Saved entries:

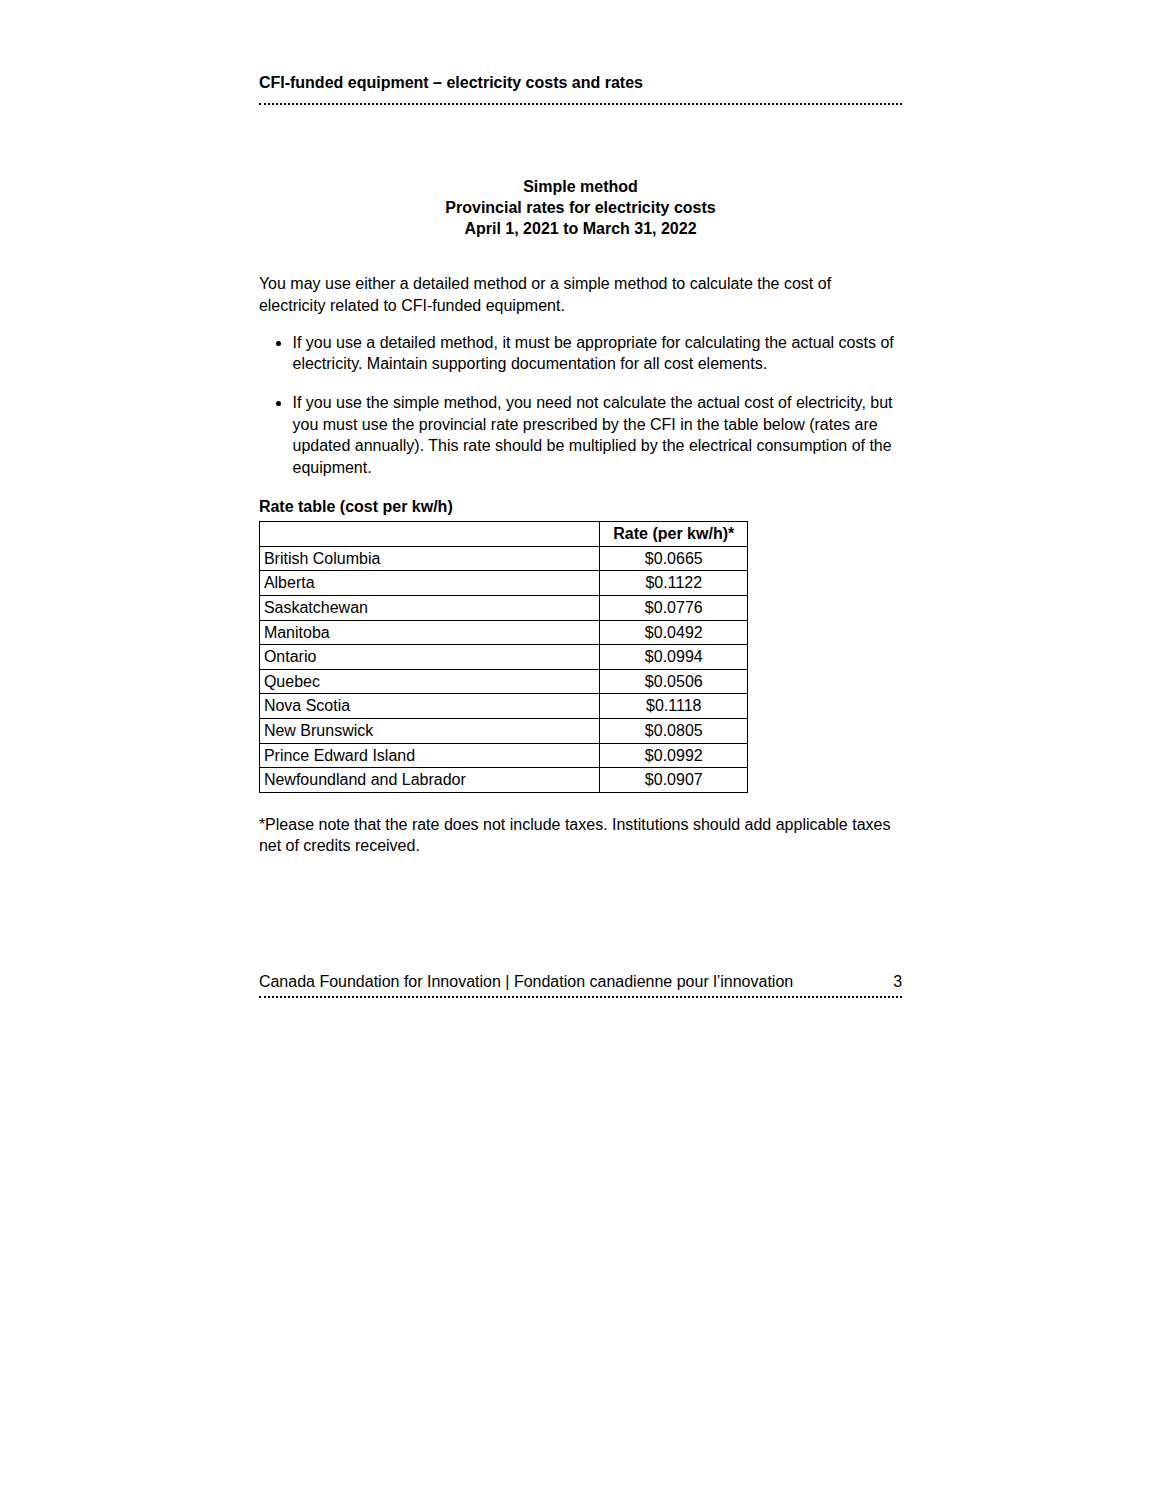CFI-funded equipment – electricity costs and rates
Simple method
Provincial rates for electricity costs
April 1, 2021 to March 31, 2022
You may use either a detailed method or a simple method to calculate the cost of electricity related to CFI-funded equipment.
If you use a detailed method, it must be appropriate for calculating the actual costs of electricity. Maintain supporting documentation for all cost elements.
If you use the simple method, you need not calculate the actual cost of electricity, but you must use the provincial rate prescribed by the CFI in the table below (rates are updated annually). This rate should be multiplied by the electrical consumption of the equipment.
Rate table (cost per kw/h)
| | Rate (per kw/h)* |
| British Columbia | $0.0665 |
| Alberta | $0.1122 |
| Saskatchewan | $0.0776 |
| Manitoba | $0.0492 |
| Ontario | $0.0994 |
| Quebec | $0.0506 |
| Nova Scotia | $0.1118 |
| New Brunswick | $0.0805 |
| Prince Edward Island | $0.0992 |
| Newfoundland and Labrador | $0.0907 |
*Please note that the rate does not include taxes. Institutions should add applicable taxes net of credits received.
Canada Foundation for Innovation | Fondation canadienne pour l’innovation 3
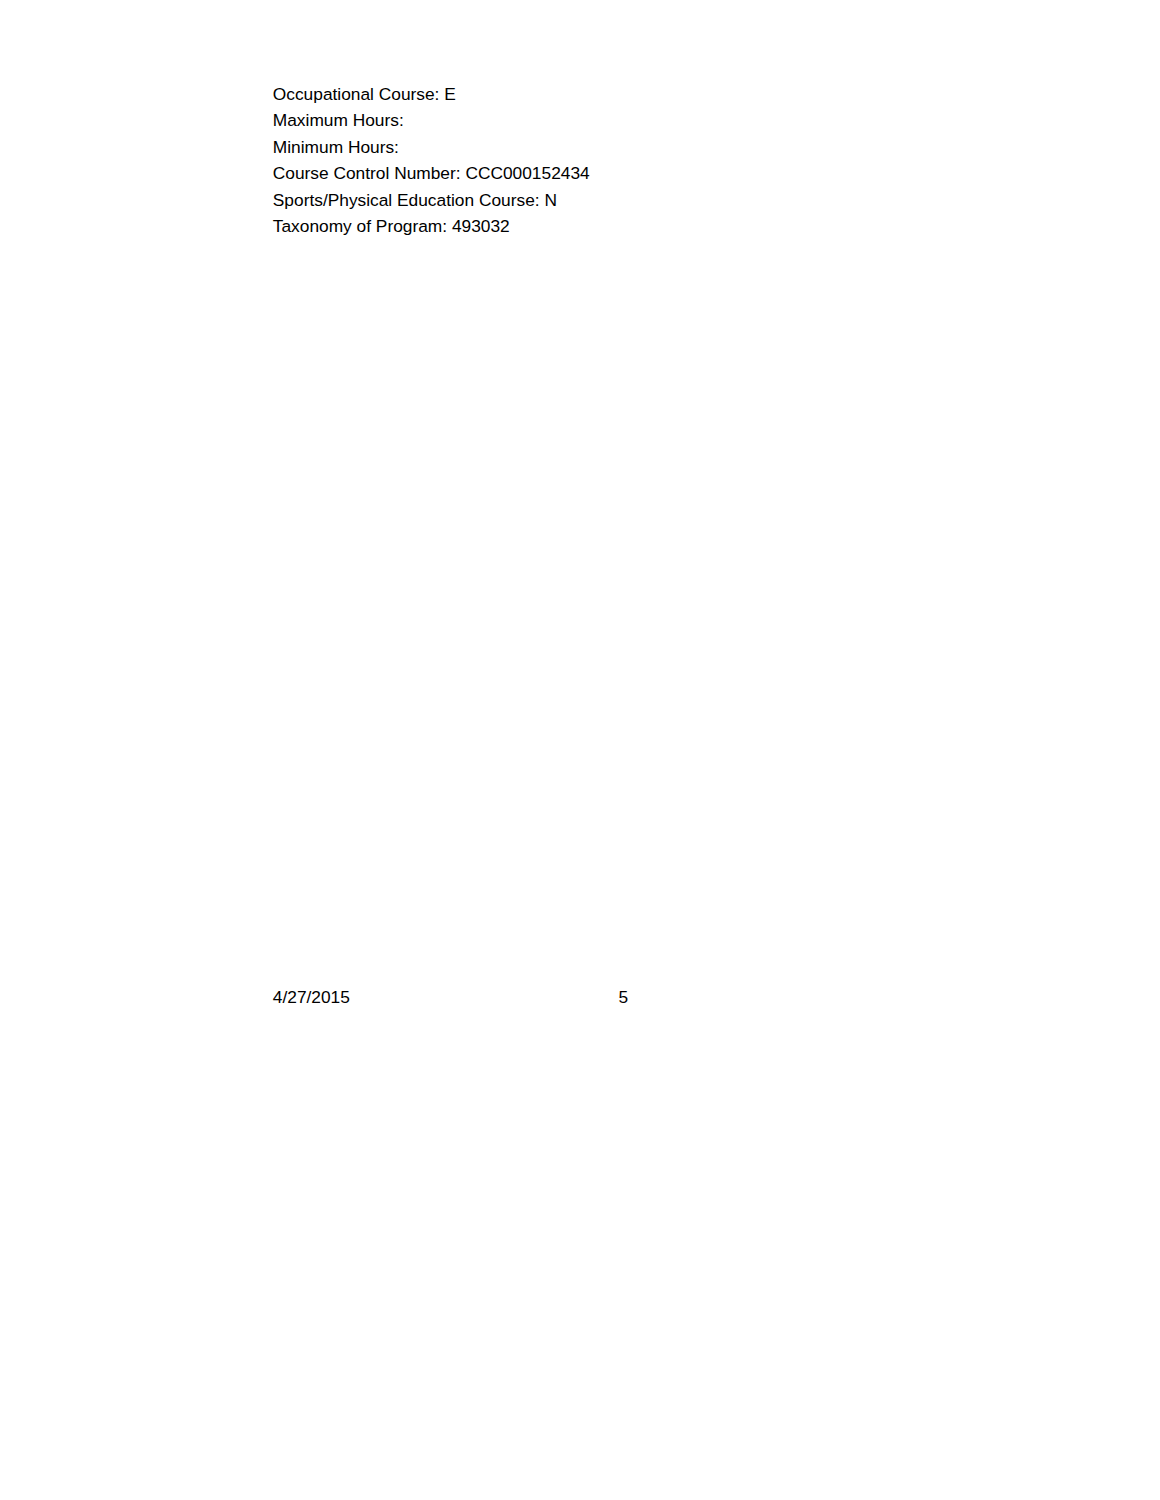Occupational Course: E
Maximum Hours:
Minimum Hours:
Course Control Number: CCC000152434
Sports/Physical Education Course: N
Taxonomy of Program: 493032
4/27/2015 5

> Required work
Leaving pictures aside, give again word for word each line from the one with "of credits received." to the final line of the entries.

> Result for this task
*Please note that the rate does not include taxes. Institutions should add applicable taxes net of credits received.
Canada Foundation for Innovation | Fondation canadienne pour l’innovation 3
Occupational Course: E
Maximum Hours:
Minimum Hours:
Course Control Number: CCC000152434
Sports/Physical Education Course: N
Taxonomy of Program: 493032
4/27/2015 5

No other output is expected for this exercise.